• _Work item_: Wherever a line in the data below holds "algemeen", copy that line.

Stored items

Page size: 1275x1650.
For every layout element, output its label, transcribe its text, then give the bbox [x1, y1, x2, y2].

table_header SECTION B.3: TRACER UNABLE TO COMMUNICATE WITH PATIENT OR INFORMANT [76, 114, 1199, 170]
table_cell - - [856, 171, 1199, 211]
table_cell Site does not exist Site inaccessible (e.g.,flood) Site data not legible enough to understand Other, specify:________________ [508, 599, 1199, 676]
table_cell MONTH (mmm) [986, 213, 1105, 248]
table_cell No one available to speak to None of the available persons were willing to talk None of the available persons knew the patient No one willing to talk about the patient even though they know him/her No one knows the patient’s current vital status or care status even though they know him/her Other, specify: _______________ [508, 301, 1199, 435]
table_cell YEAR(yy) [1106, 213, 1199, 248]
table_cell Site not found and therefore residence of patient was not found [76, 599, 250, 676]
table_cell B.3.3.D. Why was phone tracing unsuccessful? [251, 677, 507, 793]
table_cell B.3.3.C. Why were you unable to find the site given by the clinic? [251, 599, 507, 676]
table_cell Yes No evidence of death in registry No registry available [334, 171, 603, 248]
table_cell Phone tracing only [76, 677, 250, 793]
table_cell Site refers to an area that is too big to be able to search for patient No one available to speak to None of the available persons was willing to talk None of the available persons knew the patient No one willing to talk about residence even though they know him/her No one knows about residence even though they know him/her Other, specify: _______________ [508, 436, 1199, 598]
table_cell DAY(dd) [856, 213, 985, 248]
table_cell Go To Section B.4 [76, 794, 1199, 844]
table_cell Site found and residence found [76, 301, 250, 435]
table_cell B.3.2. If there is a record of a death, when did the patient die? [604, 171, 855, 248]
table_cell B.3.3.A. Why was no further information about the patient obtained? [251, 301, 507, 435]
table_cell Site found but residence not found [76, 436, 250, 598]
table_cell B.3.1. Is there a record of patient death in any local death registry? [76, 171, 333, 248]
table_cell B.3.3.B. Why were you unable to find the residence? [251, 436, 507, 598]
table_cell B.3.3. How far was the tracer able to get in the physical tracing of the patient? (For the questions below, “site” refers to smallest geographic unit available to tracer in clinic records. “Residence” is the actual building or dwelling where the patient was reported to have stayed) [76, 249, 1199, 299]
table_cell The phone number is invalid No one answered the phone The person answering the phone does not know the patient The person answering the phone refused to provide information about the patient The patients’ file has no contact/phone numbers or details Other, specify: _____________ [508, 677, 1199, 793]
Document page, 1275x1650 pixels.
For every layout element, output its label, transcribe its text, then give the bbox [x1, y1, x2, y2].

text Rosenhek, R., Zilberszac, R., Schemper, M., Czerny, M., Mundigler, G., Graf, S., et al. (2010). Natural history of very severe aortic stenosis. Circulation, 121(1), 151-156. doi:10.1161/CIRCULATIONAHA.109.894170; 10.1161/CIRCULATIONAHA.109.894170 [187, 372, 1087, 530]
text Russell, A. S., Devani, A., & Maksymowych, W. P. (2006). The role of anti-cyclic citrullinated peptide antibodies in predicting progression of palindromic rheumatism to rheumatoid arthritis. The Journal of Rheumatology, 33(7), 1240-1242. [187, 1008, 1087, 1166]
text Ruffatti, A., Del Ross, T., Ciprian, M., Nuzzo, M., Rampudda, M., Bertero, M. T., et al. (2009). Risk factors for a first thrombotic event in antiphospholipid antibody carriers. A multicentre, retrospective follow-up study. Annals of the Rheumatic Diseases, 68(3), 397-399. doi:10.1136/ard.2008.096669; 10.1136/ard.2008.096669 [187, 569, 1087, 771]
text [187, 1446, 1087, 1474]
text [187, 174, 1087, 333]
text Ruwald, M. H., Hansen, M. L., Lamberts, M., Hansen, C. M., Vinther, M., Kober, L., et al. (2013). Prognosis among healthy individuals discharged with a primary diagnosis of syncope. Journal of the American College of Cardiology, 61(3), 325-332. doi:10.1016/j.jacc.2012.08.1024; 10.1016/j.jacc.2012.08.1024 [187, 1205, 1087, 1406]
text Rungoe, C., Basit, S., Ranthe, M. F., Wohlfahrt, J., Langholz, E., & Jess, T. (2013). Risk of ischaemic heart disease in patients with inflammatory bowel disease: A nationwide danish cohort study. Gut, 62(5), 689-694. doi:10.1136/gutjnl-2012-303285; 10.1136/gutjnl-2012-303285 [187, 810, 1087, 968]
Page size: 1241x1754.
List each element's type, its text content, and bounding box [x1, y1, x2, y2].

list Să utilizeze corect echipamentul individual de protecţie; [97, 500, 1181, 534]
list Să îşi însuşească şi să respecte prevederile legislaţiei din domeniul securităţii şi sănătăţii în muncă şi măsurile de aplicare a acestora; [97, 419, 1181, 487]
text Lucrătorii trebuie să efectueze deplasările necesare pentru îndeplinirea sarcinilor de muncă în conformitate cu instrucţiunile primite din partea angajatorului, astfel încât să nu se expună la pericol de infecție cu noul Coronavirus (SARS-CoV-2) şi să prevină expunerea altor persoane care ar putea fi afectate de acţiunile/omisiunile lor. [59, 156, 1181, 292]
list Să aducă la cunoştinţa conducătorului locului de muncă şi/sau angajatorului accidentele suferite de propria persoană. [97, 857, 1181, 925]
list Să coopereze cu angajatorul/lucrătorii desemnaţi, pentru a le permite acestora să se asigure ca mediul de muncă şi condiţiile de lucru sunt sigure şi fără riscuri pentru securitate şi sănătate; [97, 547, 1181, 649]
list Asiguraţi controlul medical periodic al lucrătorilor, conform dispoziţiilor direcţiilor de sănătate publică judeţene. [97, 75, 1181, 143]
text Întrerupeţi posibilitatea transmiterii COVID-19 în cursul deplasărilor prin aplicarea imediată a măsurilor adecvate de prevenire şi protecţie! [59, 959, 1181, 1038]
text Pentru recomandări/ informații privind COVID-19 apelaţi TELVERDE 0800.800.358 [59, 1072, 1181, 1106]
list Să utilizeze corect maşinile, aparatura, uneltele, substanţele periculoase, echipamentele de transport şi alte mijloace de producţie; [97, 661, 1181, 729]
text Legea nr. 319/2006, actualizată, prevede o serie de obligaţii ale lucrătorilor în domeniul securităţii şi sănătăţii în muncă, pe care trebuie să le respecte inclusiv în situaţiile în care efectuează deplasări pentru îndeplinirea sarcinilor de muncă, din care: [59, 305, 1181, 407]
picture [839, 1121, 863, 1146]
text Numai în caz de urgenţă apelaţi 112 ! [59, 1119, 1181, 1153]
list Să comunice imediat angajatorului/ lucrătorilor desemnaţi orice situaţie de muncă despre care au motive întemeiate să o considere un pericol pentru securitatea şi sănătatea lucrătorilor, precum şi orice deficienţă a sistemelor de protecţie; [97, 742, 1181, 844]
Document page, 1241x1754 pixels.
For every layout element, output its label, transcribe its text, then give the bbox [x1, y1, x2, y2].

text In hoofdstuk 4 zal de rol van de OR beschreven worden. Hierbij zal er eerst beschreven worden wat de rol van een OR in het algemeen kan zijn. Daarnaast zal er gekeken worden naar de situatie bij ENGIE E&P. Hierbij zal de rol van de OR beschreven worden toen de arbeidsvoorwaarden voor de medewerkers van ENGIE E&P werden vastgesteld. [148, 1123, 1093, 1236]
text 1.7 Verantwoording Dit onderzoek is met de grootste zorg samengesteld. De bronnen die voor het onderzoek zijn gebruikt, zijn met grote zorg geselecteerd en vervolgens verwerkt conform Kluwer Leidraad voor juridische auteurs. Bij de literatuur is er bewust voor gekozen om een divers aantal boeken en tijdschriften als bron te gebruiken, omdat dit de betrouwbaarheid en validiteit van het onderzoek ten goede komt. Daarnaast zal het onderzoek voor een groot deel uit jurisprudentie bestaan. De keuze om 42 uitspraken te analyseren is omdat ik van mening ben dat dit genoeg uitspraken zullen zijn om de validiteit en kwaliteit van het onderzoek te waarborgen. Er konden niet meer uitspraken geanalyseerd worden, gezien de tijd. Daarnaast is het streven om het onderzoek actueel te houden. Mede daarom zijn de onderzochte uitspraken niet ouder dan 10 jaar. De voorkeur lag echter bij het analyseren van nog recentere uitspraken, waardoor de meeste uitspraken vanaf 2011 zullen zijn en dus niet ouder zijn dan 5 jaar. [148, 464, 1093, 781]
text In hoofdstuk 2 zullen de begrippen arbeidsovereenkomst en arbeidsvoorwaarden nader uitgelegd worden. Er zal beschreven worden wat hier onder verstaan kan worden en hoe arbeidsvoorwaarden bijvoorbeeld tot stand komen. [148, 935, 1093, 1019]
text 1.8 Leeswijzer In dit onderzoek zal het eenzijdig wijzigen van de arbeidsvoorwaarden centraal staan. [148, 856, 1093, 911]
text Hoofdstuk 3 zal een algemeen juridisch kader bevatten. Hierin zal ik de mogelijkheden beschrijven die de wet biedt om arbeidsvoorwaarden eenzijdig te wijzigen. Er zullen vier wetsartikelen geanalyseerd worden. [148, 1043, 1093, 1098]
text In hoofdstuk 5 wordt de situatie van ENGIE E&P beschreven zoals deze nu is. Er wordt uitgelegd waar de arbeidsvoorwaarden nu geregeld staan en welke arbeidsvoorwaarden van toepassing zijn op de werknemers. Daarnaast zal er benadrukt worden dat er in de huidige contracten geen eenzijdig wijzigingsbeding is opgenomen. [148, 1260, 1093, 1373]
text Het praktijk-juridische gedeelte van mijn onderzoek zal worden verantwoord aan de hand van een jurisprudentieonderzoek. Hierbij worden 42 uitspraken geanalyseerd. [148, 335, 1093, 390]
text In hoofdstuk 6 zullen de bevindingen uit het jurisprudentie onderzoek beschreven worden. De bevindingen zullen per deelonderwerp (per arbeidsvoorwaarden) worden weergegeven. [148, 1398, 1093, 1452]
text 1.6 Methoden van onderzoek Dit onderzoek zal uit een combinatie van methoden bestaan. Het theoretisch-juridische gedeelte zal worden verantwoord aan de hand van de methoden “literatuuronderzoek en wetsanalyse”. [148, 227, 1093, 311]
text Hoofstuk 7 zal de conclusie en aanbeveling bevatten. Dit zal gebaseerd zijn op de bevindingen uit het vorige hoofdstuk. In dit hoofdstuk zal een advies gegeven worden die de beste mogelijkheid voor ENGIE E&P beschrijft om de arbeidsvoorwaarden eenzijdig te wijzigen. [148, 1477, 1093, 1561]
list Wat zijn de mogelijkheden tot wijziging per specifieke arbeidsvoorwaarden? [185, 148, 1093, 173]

• _Answer to the exercise_:
text In hoofdstuk 4 zal de rol van de OR beschreven worden. Hierbij zal er eerst beschreven worden wat de rol van een OR in het algemeen kan zijn. Daarnaast zal er gekeken worden naar de situatie bij ENGIE E&P. Hierbij zal de rol van de OR beschreven worden toen de arbeidsvoorwaarden voor de medewerkers van ENGIE E&P werden vastgesteld. [148, 1123, 1093, 1236]
text Hoofdstuk 3 zal een algemeen juridisch kader bevatten. Hierin zal ik de mogelijkheden beschrijven die de wet biedt om arbeidsvoorwaarden eenzijdig te wijzigen. Er zullen vier wetsartikelen geanalyseerd worden. [148, 1043, 1093, 1098]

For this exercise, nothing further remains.